With the Center for Politics and International Affairs (CPIA) and the Political Science and International Studies Departments of the Ateneo de Davao University, which are jointly serving as the local counterpart of the Philippine Political Science Association (PPSA), it is my privilege to welcome you, experts, academicians and participants, to this Annual International Conference with its challenging theme “Multilevel Governance in the 21st Century.”

That, I take it, is a formulation generous enough to accommodate the wide range of concerns  you are addressing in this forum, including: State Sovereignty in the context of the Syrian-Lebanese Border, Governance in the Philippine Bureaucracy, Nationalism and Populism, Populism and Democratization, Political Science in the Social Media, Trends and Mechanisms in the Filipino Vote; Democracy vs. Authoritarianism; Transparency and Accountability; Local Governance and Development, Participatory Development and Governance; Federalism and Constitutional Reform, Electoral and Party Politics, Healthcare Governance, Elite Politics and Political Dynasties and Disputes Pertinent to the South China Sea.
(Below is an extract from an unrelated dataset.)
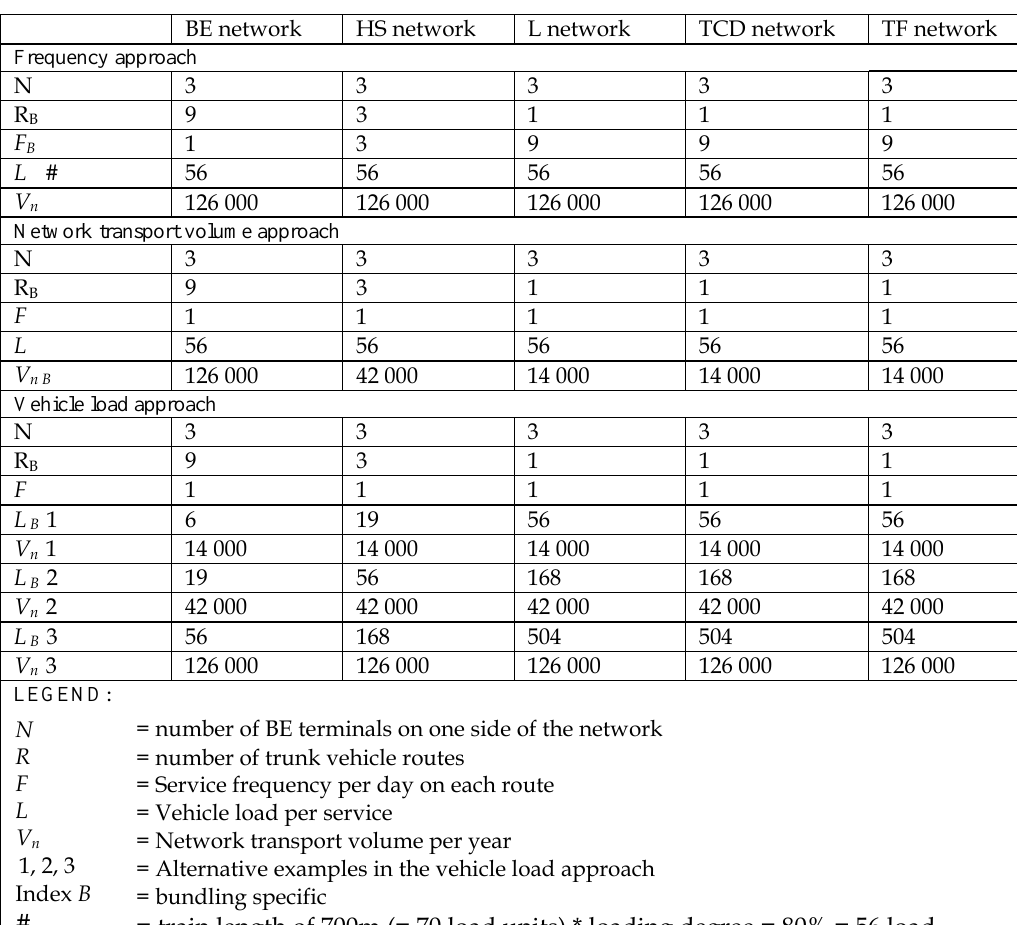
Table 1. Quantities for the example of Figure 1 in the frequency, network transport volume or vehicle load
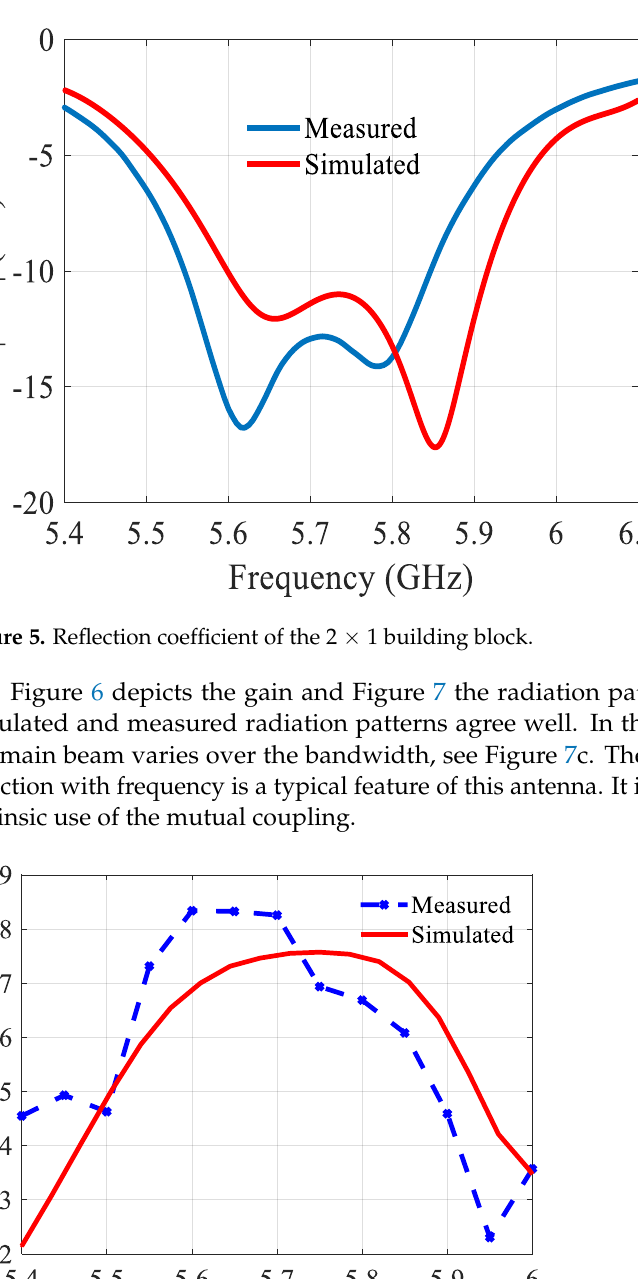
Figure 4. Prototype of the 2 × 1 building block.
Another way of looking at the challenge of this Forum is just to consider prominent political figures interacting politically on the world stage today:  Xi Jingpin, Kim Jong-un, Vladimir Putin, Ali Khamenei, Salman bin Abdulaziz, Mohamad Abdulahi Mohamad, Benjamin Netanyahu, Jean-Claude Juncker, Emmanuel Macon, Angela Merkel,  Teresa May, Enrique Peña Nieto, Justin Trudeau, Shinzo Abe, Donald Trump, Pantaleon Alvarez, Aquilino Martin “Koko” Pimentel, Rodrigo Duterte.
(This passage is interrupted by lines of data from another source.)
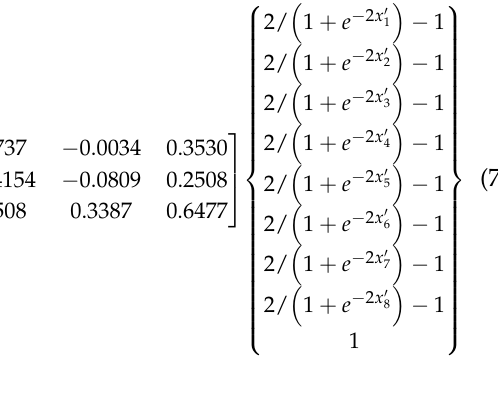
Figure 3. Ranking of significant terms by correlation.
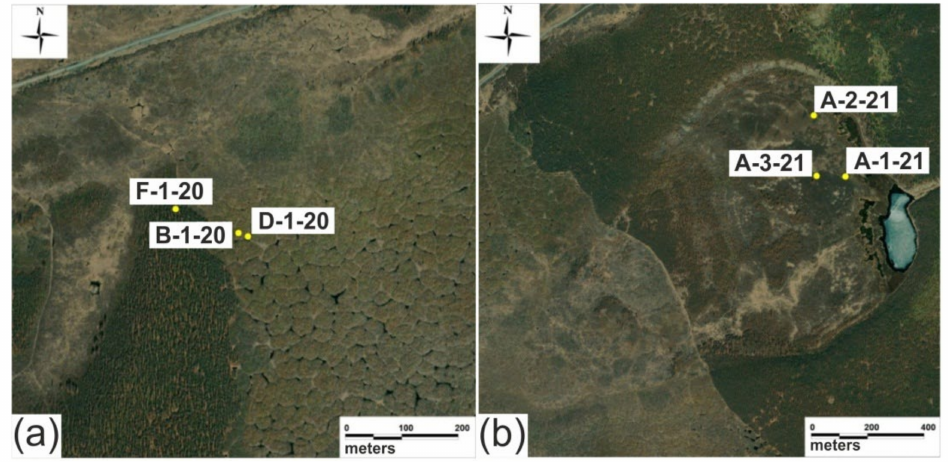
Figure 3. The scheme of soil profiles location on the study sites: ( a )—site No.1, ( b )—site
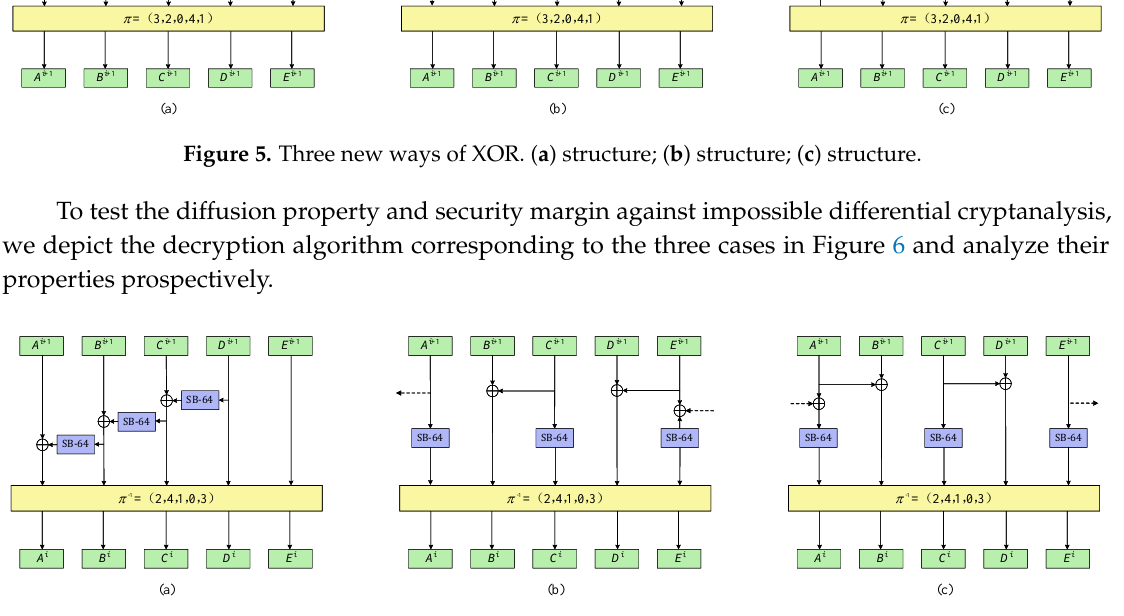
Figure 6. The inverse structure of three new ways of XOR. ( a ) structure; ( b ) structure; ( c )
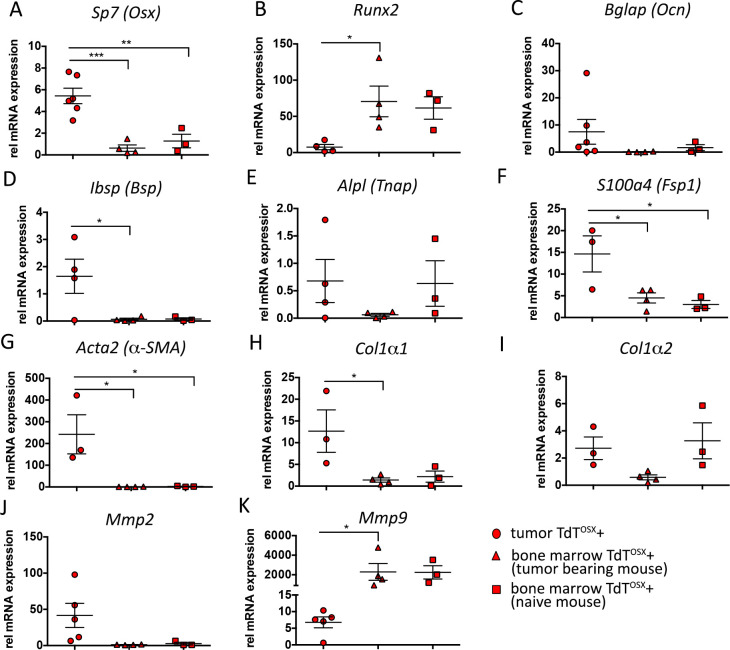
Differential expression of mesenchymal markers in TdTOSX+ cells isolated from tumor site or bone marrow.(A–K) Quantitative Real-Time PCR for (A) Sp7 (Osterix), (B) Runx2, (C) Bglap (Osteocalcin), (D) Ibsp (Bone sialoprotein), (E) Alpl (Tnap, Tissue non-specific alkaline phosphatase), (F) S100a4 (Fsp1), (G) Acta2 (α-SMA), (H) Collagen 1a1, (I) Collagen 1a2, (J) Mmp2 (Metalloproteinase2) and (K) Mmp9 (Metalloproteinase9) genes in TdTOSX+ isolated from the B16-F10 melanoma primary tumors, bone marrow of B16-F10 bearing mice and bone marrow of naïve tumor-free mice.Figure 3—figure supplement 2—source data 1.Relates to Real-Time PCR.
The list of names may evoke hope.  Or deep despair.

That only invites greater awe for the task of Political Science:  to try to make sense of the madness?  “America first!” in the context of a country “dedicated to the proposition that all men are created equal”,  the “common good” so long as it advantages us and not you!  Throw out the dreamers because too many low-class ilk dream of partaking in our national dream.  Germany welcoming the refugees.  But Europe now uniting to keep out the refugees killing themselves to get in to Europe; Britain united to get out of Europe; men, women and children killed en masse repeatedly while the NRA player its violin; China’s Belt and Road initiative that regards the Philippine Sea as Chinese; the Philippine pragmatism that looks the other way; the prospect of the Bangsamoro Basic Law and Federalism in the Philippines as vehicles of social justice.  Where does political science even begin?  And even if practicing this science led to scientific depth, does the historical arbitrariness of powerful world leaders lead it to naught?

Is there any sense to the madness?  In the context of the development of the human race, do we progress in the cultivation of self-interest, or do we sacrifice self-interest to achieve the common good?  Do we progress in freedom and responsibility, or is the only way out of the rut through force, violence, and authoritarian re-ordering of society led by a genial Führer?  Is there some archaic idea or principle that guides the progress of history, or is it all arbitrary and chaotic? Is the cultivation of morality relevant to political progress, or is it all an amoral ride where the only right is might?

Your conference I think is terribly urgent, especially as we are today willy nilly engaged in a process of constitutional change.  That may conjure hopes of breaking the back of Imperial Manila, but the way things are going, we just may wield the dazzling power to change the constitution swiftly, but be impotent in changing our selves, our private and petty consciousness, our mistaking reckless consumerism with human progress, our reluctance to stand for a good beyond ourselves, our inability to recognize the compelling good in ourselves that cherishes the human good for all – all of which conspired to prevent us from appropriately implementing our 1987 Social-Justice Constitution.  So even as documents change ceremoniously, and vain politicians bask in the glory of changing paper, we may fail to use the power in our selves to envisage, coax or even force a more humane tomorrow.  Disillusioned by our realities, we have killed our ability to imagine, and, terrorized by the nightmares of today, we no longer dare to dream.    Of this, I believe, is the stuff of political science.

I wish you an empowering Conference!